ECLI:NL:RBHAA:2004:AR7841

Rechtbank Haarlem

Datum uitspraak
17 december 2004
Publicatiedatum
4 april 2013
Zaaknummer
107543 / KG ZA 04-597
Instantie
Rechtbank Haarlem
Type
Uitspraak
Rechtsgebied
Civiel recht
Procedures
  • Kort geding
Rechters
  • A.J. van der Meer
Vindplaatsen
  • Rechtspraak.nl
AI samenvatting door LexboostAutomatisch gegenereerd

Toegang tot fitnesscentrum en samenwerkingsovereenkomst personal trainer

In deze zaak heeft de voorzieningenrechter van de Rechtbank Haarlem op 17 december 2004 uitspraak gedaan in een kort geding tussen [eiser], een personal trainer, en Life Fit Centre Haarlem B.V., de exploitant van een fitnesscentrum. De eiser vorderde toegang tot het fitnesscentrum om zijn klanten te kunnen blijven begeleiden, nadat Life Fit had aangekondigd de samenwerking met hem te beëindigen. De voorzieningenrechter oordeelde dat Life Fit niet verplicht was om eiser toegang te verlenen, omdat er geen geldige overeenkomst bestond die deze verplichting rechtvaardigde. De rechter stelde vast dat de huurovereenkomst tussen eiser en Life Fit was beëindigd en dat de samenwerkingsovereenkomst niet als een zelfstandige verplichting kon worden aangemerkt. Eiser had geen recht op een lidmaatschapsovereenkomst, en de algemene voorwaarden van Life Fit gaven geen aanleiding om te concluderen dat eiser recht had op toegang tot het fitnesscentrum. De voorzieningenrechter concludeerde dat Life Fit, gezien het beginsel van contractsvrijheid, niet verplicht kon worden om met eiser een lidmaatschapsovereenkomst te sluiten. De vorderingen van eiser werden afgewezen, en hij werd veroordeeld in de kosten van het geding.

- _Werkopdracht_
Zet de alinea die begint met ‘In deze zaak heeft de voorzieningenrechter’ uit de uitspraak hierboven om in een beknopte opsomming. Behoud daarbij de belangrijkste feiten.

- _Aangeleverde gegevens_
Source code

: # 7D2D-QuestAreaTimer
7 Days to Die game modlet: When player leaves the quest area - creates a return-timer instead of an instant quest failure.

- _Uitgevoerde opdracht_
- Op 17 december 2004 deed de voorzieningenrechter van de Rechtbank Haarlem uitspraak in een kort geding tussen [eiser], een personal trainer, en Life Fit Centre Haarlem B.V., exploitant van een fitnesscentrum.
- Life Fit had aangekondigd de samenwerking met eiser te beëindigen. Eiser vorderde daarop toegang tot het centrum om zijn klanten te blijven begeleiden.
- Life Fit hoefde hem geen toegang te verlenen, omdat geen geldige overeenkomst die verplichting rechtvaardigde.
- De huurovereenkomst tussen beiden was beëindigd. De samenwerkingsovereenkomst gold niet als zelfstandige verplichting.
- Eiser had geen recht op een lidmaatschapsovereenkomst. De algemene voorwaarden van Life Fit gaven hem geen recht op toegang.
- Gezien de contractsvrijheid kon Life Fit niet worden verplicht met eiser een lidmaatschapsovereenkomst te sluiten.
- De vorderingen werden afgewezen en eiser werd veroordeeld in de kosten van het geding.